Metadata-Version: 2.1
Name: datahider
Version: 0.2
Summary: Facade that handles encryption and decryption of dictionaries using a private key from AWS secret store.
License: Proprietary
Author: Michael Roeleveld
Author-email: m.roeleveld@avon-apps.nl
Requires-Python: >=3.10,<4.0
Classifier: License :: Other/Proprietary License
Classifier: Programming Language :: Python :: 3
Classifier: Programming Language :: Python :: 3.10
Classifier: Programming Language :: Python :: 3.11
Classifier: Programming Language :: Python :: 3.12
Requires-Dist: boto3 (>=1.34.23,<2.0.0)
Requires-Dist: cryptography (>=41.0.7,<42.0.0)
Requires-Dist: pytest (>=7.4.4,<8.0.0)
Description-Content-Type: text/markdown

# DataHider

A small Facade over Fernet and Boto3.

## What for

- Turn data into a string that is
  - Encrypted, meaning it can't be tampered with
  - URL safe base 64, meaning you can use it anywhere, anyway
    - It may still have ending `=`s
- Decode above such strings back into data.
- Without having to manually bother with encryption keys.

## "Data"?

Anything accepted by `json.loads`. Which means any composition according to this recursive definition: 

Data is
- Dictionary of str -> Data
- List of Data
- Tuple of Data
- Bool
- Number
- String
- None

## How not to use

### Pittfall 1: AWS marks secrets for deletion and locks them

Creating a key and then deleting it results in the keyname being "locked" by AWS:

botocore.errorfactory.InvalidRequestException: An error occurred (InvalidRequestException) when calling the GetSecretValue operation: You can't perform this operation on the secret because it was marked for deletion.

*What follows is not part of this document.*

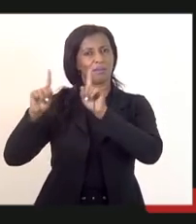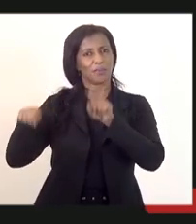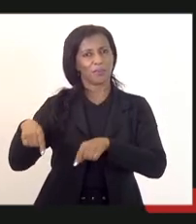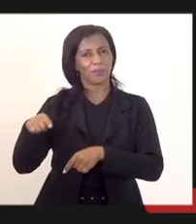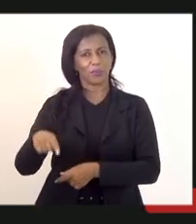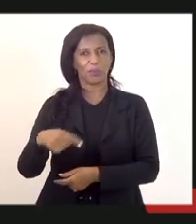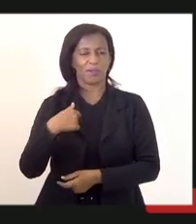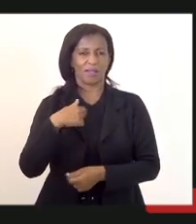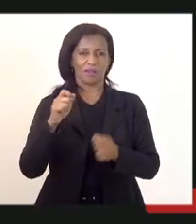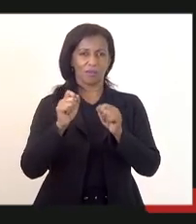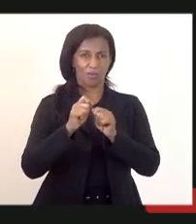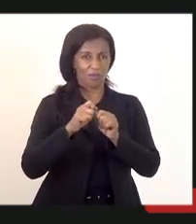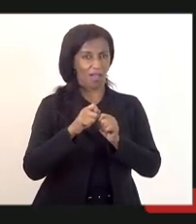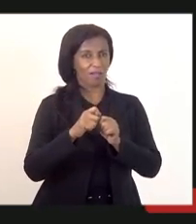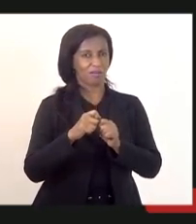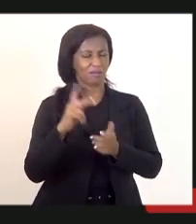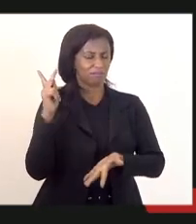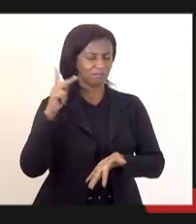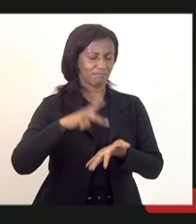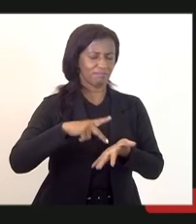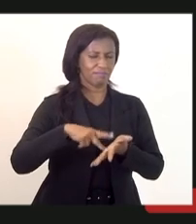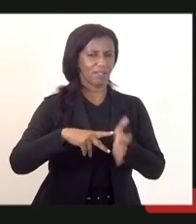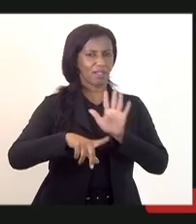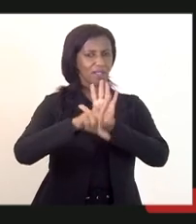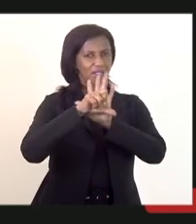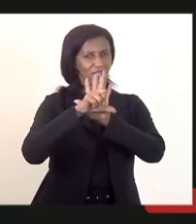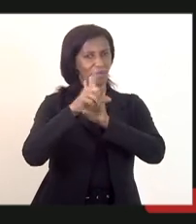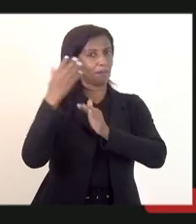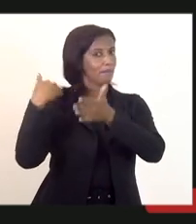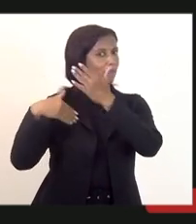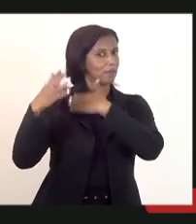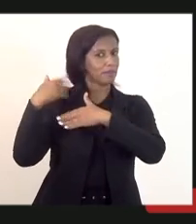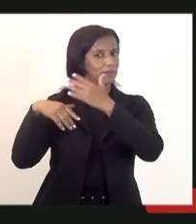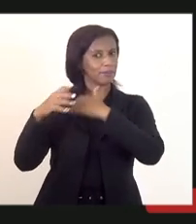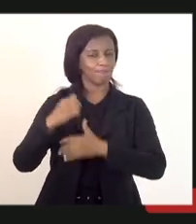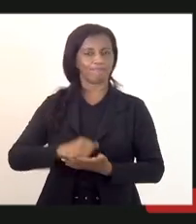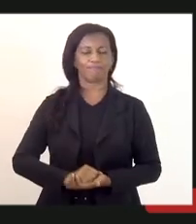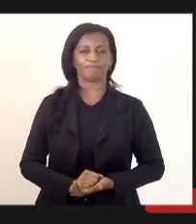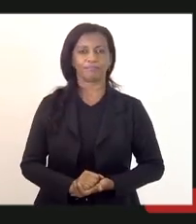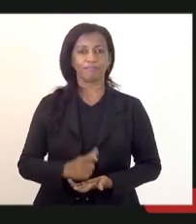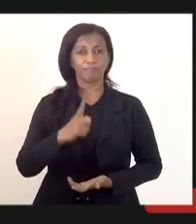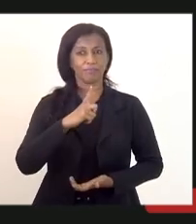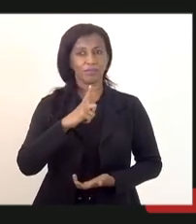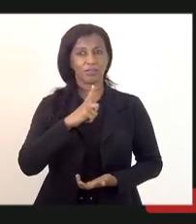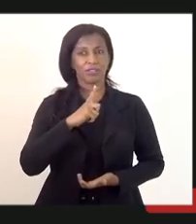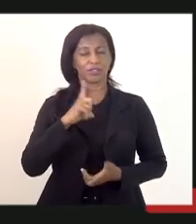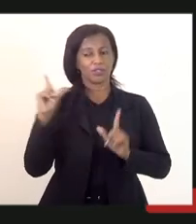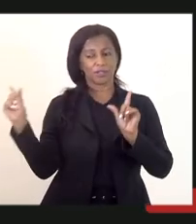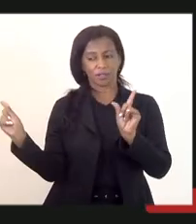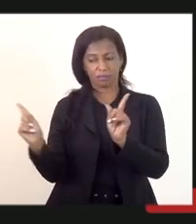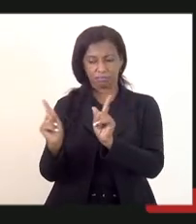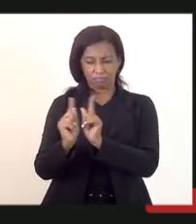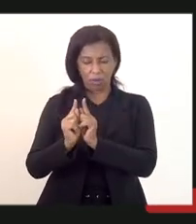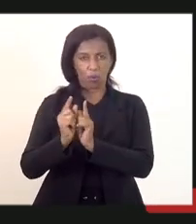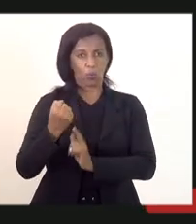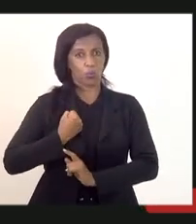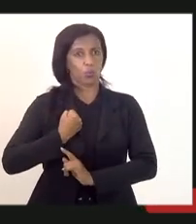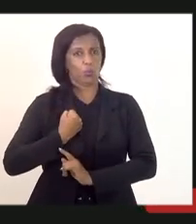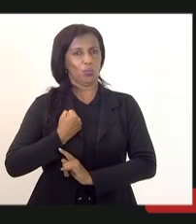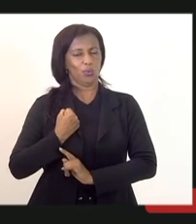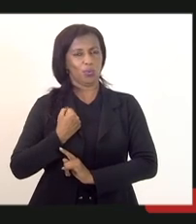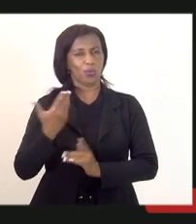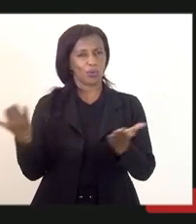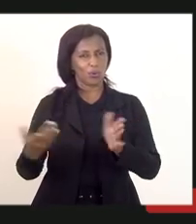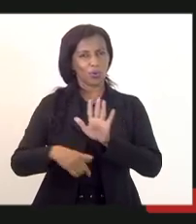faço questão de registrar que na legislatura passada tinha um protagonismo reduzido e hoje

AWS Secrets Manager Secrets have a default retention (recovery window) period of 30 days after deletion to give you the chance to recover it - in case it was deleted by mistake or you change your mind. So even if it shows on the AWS console as deleted, it still exists in AWS's API records.

### Pittfall 2: private keys are cached

So maybe you set the secret retention time to 0.

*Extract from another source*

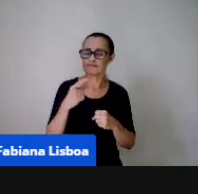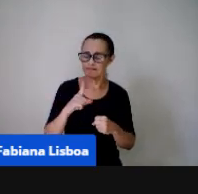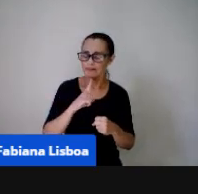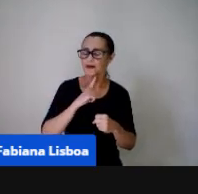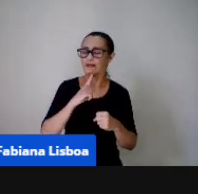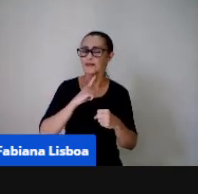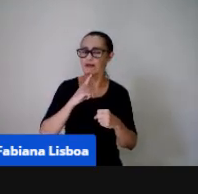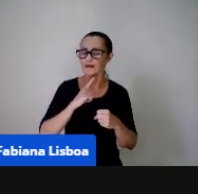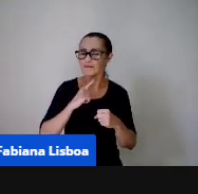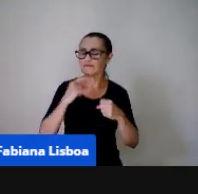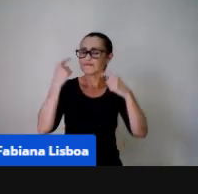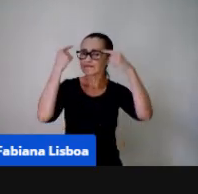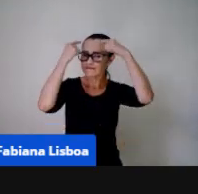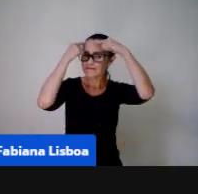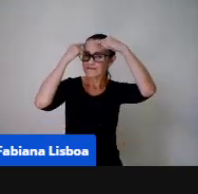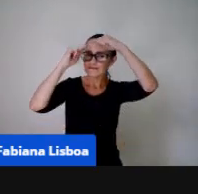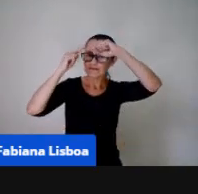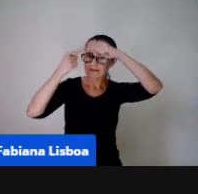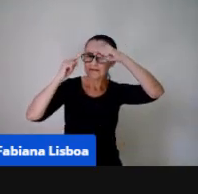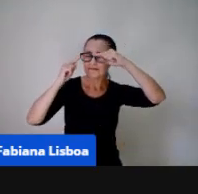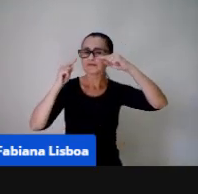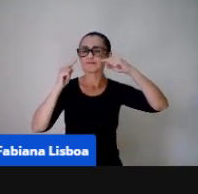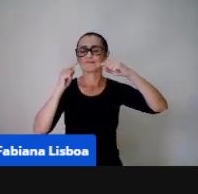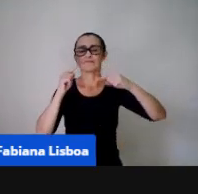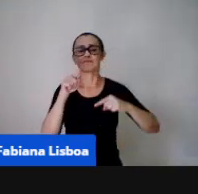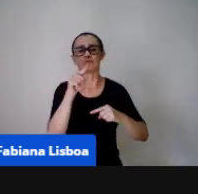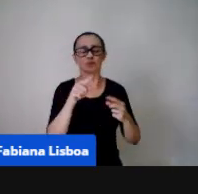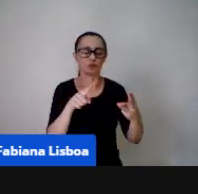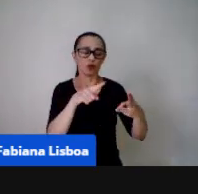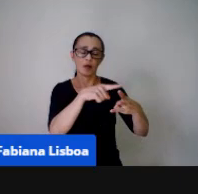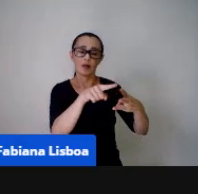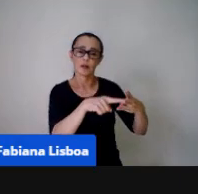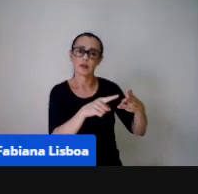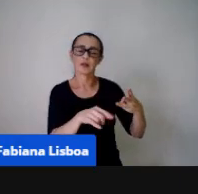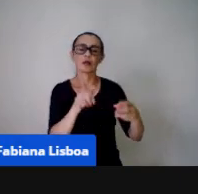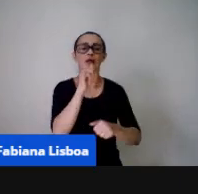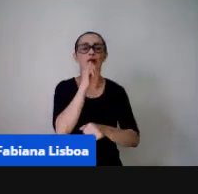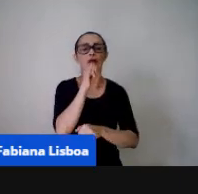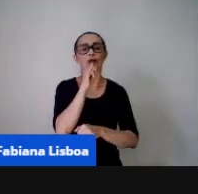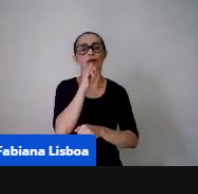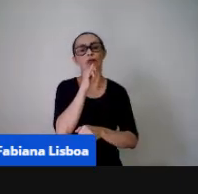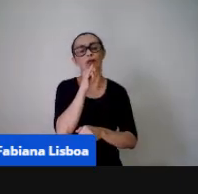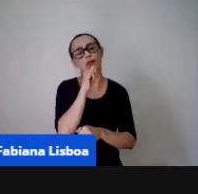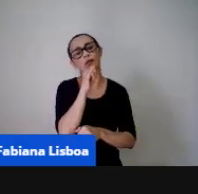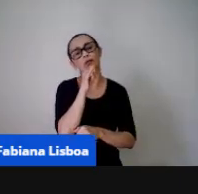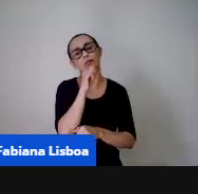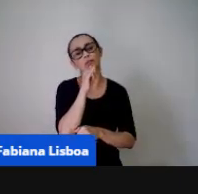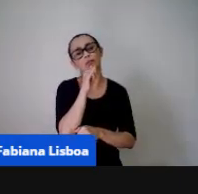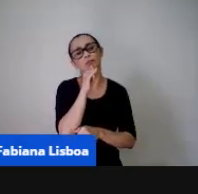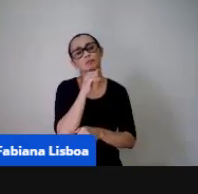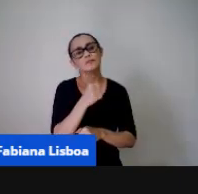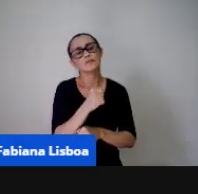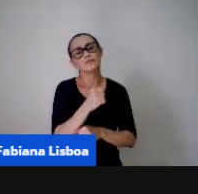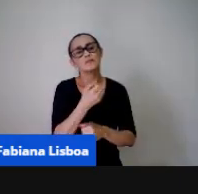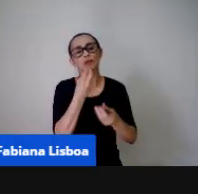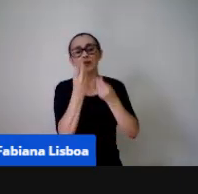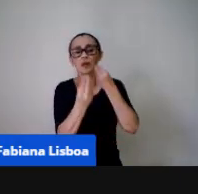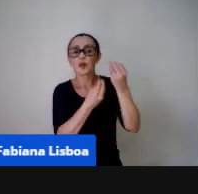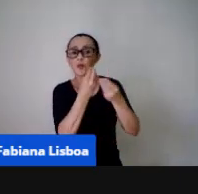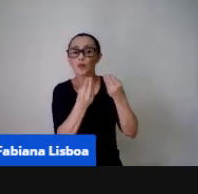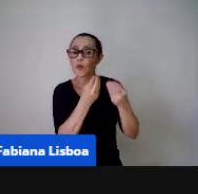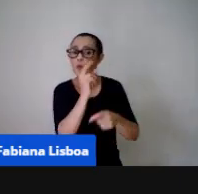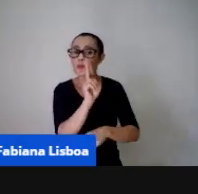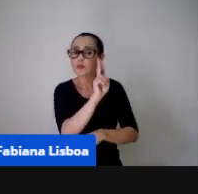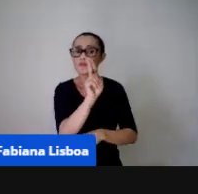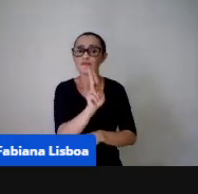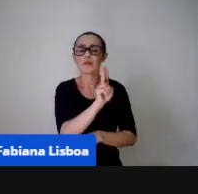conseguir jogar eles eu trouxe aí pra vocês três exemplos de três jogos diferentes e de como nós podemos utilizar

**If you do that** there's something else you need to take into account.

Each DataHider object caches the encryption key. This presents susceptibility to the following scenario:

- make instance **A** with keyname **N** (which will generate a new key **K**)
- make instance **B** with keyname **N**
- delete the key using **B**
   - **A** will still encrypt and decrypt without errors as the private key is cached. But any other instance will not be able to decrypt what comes out of **A**.
- make instance **C** with keyname **N** (which will generate a new key **L**)
   - **A** will "speak a different language" compared to instance **C**:
   - **A** uses **K**, but **C** uses **L**, despite both agreeing on the key name **N**.
    
In this scenario, data loss occurs when messages encrypted by **A** are attempted to be decrypted by **C**, and vice versa.


## How to use

You need to be logged in on AWS. The encryption key is stored in AWS secrets manager.

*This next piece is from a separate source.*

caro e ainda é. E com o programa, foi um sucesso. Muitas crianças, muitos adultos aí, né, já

**Example 1:** Creating an instance of DataHider

If the key already exists, it will use the existing key. If not, it will generate a new key.

```py
from datahider import DataHider

data_hider_instance = DataHider(keyname="your_key_name")
```

**Example 2:** Encrypting and Base64 Encoding Data

```py
data_to_encrypt = {"user": "John Doe", "age": 25, "city": "Example City"}
encrypted_data_base64 = data_hider_instance.encrypt_and_base64(data_to_encrypt)
print(f"Encrypted and Base64 encoded data: {encrypted_data_base64}")
```

**Example 3:** Decrypting Base64 Encoded Data

```python
decrypted_data = data_hider_instance.decrypt_base64_blob(encrypted_data_base64)
print(f"Decrypted data: {decrypted_data}")
```

**Example 4:** Removing the Key (Use with caution!)

This will delete the key from Secrets Manager. You will lose access to data encrypted with this key.

```python
remover = data_hider_instance.dangerous_remove_key_you_will_lose_data()
```

### Note: Make sure to handle exceptions appropriately in a production environment.

DataHider does not catch exceptions it can't handle. It does not define new exception classes.

## Copyright

This code is the intellectual property of Nova Technology B.V.

Unauthorized reproduction is prohibited.